- [What is needed]:
Please write out exactly the lines of the data below from the line holding "medium amount of" through the line holding "cells display weak", and leave out the rest.

◆ ◆ ◆ ◆

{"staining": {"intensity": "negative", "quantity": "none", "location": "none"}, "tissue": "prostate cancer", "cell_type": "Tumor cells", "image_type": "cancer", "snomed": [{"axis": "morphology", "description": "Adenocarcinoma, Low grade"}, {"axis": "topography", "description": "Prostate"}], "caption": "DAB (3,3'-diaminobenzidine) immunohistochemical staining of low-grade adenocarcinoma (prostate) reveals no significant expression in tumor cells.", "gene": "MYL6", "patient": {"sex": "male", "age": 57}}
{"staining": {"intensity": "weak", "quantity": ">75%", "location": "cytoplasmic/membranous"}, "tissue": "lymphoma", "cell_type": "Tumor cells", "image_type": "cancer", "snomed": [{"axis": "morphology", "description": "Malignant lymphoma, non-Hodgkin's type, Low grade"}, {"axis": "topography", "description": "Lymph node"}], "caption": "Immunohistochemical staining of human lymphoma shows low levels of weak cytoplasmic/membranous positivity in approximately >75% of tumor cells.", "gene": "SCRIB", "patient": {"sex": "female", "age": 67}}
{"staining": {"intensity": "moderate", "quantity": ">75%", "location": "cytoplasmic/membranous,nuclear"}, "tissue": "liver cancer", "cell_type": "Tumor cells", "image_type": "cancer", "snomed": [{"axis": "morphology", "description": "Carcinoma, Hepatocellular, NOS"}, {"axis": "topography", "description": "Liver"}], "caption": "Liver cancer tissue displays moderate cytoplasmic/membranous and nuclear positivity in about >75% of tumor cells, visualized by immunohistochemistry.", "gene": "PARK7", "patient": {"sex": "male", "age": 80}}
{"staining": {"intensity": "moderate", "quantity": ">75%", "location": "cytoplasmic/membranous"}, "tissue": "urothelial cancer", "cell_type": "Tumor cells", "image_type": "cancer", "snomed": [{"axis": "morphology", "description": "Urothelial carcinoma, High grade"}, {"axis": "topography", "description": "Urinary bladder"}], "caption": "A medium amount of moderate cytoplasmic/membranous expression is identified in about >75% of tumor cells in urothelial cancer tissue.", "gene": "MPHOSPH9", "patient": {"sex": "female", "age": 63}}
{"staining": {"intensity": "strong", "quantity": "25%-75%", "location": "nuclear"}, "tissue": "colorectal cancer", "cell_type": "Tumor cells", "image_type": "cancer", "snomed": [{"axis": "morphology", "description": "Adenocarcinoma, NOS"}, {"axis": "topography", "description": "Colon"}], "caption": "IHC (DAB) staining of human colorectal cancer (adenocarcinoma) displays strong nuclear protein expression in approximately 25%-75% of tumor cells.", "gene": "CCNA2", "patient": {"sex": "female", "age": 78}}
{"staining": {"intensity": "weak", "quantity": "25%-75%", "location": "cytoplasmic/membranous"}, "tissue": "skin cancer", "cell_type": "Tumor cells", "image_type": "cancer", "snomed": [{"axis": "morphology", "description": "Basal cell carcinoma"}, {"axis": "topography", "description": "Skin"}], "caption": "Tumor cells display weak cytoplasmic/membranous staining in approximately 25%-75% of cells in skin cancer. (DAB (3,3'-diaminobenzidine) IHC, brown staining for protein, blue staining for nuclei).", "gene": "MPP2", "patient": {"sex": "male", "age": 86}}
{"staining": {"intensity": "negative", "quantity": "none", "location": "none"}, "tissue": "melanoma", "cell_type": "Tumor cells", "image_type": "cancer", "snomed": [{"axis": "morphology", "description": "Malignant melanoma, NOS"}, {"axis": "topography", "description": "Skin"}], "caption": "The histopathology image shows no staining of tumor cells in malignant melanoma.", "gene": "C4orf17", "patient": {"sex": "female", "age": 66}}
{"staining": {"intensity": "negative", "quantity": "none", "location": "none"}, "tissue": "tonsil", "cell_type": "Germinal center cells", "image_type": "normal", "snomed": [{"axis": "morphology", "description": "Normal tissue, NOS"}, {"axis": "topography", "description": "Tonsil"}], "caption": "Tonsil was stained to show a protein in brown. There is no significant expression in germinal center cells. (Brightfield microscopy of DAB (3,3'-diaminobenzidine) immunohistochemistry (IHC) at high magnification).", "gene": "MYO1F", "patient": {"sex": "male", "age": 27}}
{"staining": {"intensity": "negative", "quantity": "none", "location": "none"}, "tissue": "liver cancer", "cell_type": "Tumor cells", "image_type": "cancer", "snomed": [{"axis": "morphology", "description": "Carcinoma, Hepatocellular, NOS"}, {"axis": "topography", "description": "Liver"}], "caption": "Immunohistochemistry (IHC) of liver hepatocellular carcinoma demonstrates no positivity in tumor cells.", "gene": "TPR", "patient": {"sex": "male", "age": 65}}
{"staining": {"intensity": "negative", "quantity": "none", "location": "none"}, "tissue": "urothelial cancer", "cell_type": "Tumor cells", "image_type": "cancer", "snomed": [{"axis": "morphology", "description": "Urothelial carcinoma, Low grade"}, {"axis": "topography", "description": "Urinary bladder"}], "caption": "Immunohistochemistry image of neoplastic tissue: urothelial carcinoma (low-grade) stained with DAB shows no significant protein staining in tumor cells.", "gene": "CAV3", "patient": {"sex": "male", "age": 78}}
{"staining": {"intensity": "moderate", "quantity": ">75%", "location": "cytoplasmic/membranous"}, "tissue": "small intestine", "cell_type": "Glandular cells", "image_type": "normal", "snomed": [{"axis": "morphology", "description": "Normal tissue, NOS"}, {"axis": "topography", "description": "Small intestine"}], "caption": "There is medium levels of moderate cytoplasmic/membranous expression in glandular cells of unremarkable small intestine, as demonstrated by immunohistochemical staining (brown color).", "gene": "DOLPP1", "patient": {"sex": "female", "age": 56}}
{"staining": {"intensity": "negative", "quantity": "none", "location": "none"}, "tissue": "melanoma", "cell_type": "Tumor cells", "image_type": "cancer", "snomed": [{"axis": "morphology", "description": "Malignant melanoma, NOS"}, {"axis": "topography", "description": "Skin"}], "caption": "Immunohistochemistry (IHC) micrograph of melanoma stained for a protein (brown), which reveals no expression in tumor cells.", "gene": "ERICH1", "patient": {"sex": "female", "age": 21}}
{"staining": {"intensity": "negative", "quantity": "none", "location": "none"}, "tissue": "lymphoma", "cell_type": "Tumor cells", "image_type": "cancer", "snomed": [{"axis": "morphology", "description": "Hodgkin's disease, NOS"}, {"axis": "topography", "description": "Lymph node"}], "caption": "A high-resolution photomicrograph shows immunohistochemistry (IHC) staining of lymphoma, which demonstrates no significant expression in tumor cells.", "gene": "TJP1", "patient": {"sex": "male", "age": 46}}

◆ ◆ ◆ ◆

- [Exercise solution]:
{"staining": {"intensity": "moderate", "quantity": ">75%", "location": "cytoplasmic/membranous"}, "tissue": "urothelial cancer", "cell_type": "Tumor cells", "image_type": "cancer", "snomed": [{"axis": "morphology", "description": "Urothelial carcinoma, High grade"}, {"axis": "topography", "description": "Urinary bladder"}], "caption": "A medium amount of moderate cytoplasmic/membranous expression is identified in about >75% of tumor cells in urothelial cancer tissue.", "gene": "MPHOSPH9", "patient": {"sex": "female", "age": 63}}
{"staining": {"intensity": "strong", "quantity": "25%-75%", "location": "nuclear"}, "tissue": "colorectal cancer", "cell_type": "Tumor cells", "image_type": "cancer", "snomed": [{"axis": "morphology", "description": "Adenocarcinoma, NOS"}, {"axis": "topography", "description": "Colon"}], "caption": "IHC (DAB) staining of human colorectal cancer (adenocarcinoma) displays strong nuclear protein expression in approximately 25%-75% of tumor cells.", "gene": "CCNA2", "patient": {"sex": "female", "age": 78}}
{"staining": {"intensity": "weak", "quantity": "25%-75%", "location": "cytoplasmic/membranous"}, "tissue": "skin cancer", "cell_type": "Tumor cells", "image_type": "cancer", "snomed": [{"axis": "morphology", "description": "Basal cell carcinoma"}, {"axis": "topography", "description": "Skin"}], "caption": "Tumor cells display weak cytoplasmic/membranous staining in approximately 25%-75% of cells in skin cancer. (DAB (3,3'-diaminobenzidine) IHC, brown staining for protein, blue staining for nuclei).", "gene": "MPP2", "patient": {"sex": "male", "age": 86}}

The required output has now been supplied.